The Passage from Rio de Janeiro to the entrance of the Streight of Le Maire, with a Description of some of the Inhabitants of Terra del Fuego.
On the 9th of December, we observed the sea to be covered with broad streaks of a yellowish colour, several of them a mile long, and three or four hundred yards wide: Some of the water thus coloured was taken up, and found to be full of innumerable atoms pointed at the end, of a yellowish colour, and none more than a quarter of a line, or the fortieth part of an inch long: In the microscope they appeared to be fasciculi of small fibres interwoven with each other, not unlike the nidus of some of the phyganeas, called caddices; but whether they were animal or vegetable substances, whence they came, or for what they were designed, neither Mr Banks nor Dr Solander could guess. The same appearance had been observed before, when we first discovered the continent of South America.[79]
[Footnote 79: The Portuguese have a name for what is here spoken of. They call it the grassy sea. There is reason to think that it is a vegetable, and not an animal production. But, on the whole, the subject has been little investigated.—E.]
On the 11th we hooked a shark, and while we were playing it under the cabin window, it threw out, and drew in again several times what appeared to be its stomach: It proved to be a female, and upon being opened six young ones were taken out of it; five of them were alive, and swam briskly in a tub of water, but the sixth appeared to have been dead some time.
Nothing remarkable happened till the 30th, except that we prepared for the bad weather, which we were shortly to expect, by bending a new suit of sails; but on this day we ran a course of one hundred and sixty miles by the log, through innumerable land insects of various kinds, some upon the wing, and more upon the water, many of which were alive; they appeared to be exactly the same with the carabi, the grylli, the phalanae, aranea, and other flies that are seen in England, though at this time we could not be less than thirty leagues from land; and some of these insects, particularly the grylli aranea, never voluntarily leave it at a greater distance than twenty yards.
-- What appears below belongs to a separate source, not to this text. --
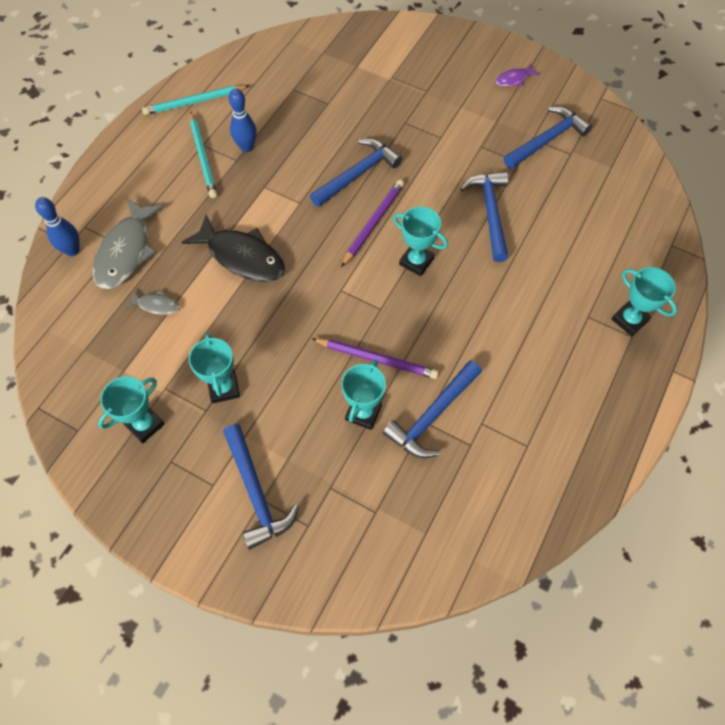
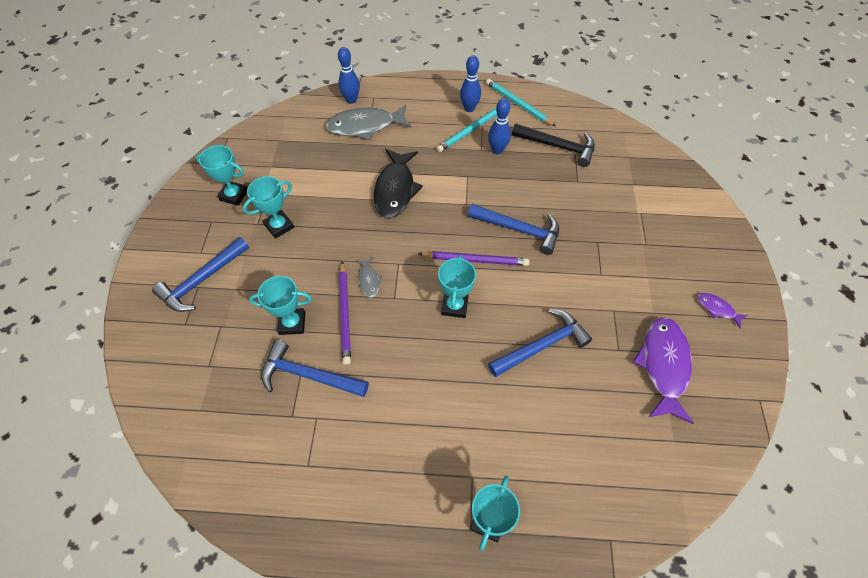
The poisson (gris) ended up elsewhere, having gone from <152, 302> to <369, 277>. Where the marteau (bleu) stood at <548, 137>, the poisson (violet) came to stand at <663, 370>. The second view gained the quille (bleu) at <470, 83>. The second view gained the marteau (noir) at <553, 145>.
We judged ourselves to be now nearly opposite to Baye sans fond, where Mr Dalrymple supposes there is a passage quite through the continent of America; and we thought from the insects that there might be at least a very large river, and that it had overflowed its banks.[80]
[Footnote 80: The place alluded to is denominated Sin-fondo bay in Jeffrey’s map, which, however imperfect as to actual geography, is perhaps the best companion to the account of the voyages published about the same period. Mr Dalrymple is an example of those warm-fancied men that make discoveries with the celerity of mushroom beds, and from as unimportant materials too. Some Spanish charts, often the very worst authority in the world, had drawn a connection betwixt the branches of two rivers, on opposite sides of the continent, and hence was deduced, in his lively imagination, a passage from sea to sea. See Jeffrey’s American Atlas, where the imaginary communication is represented by dotted lines.—E.]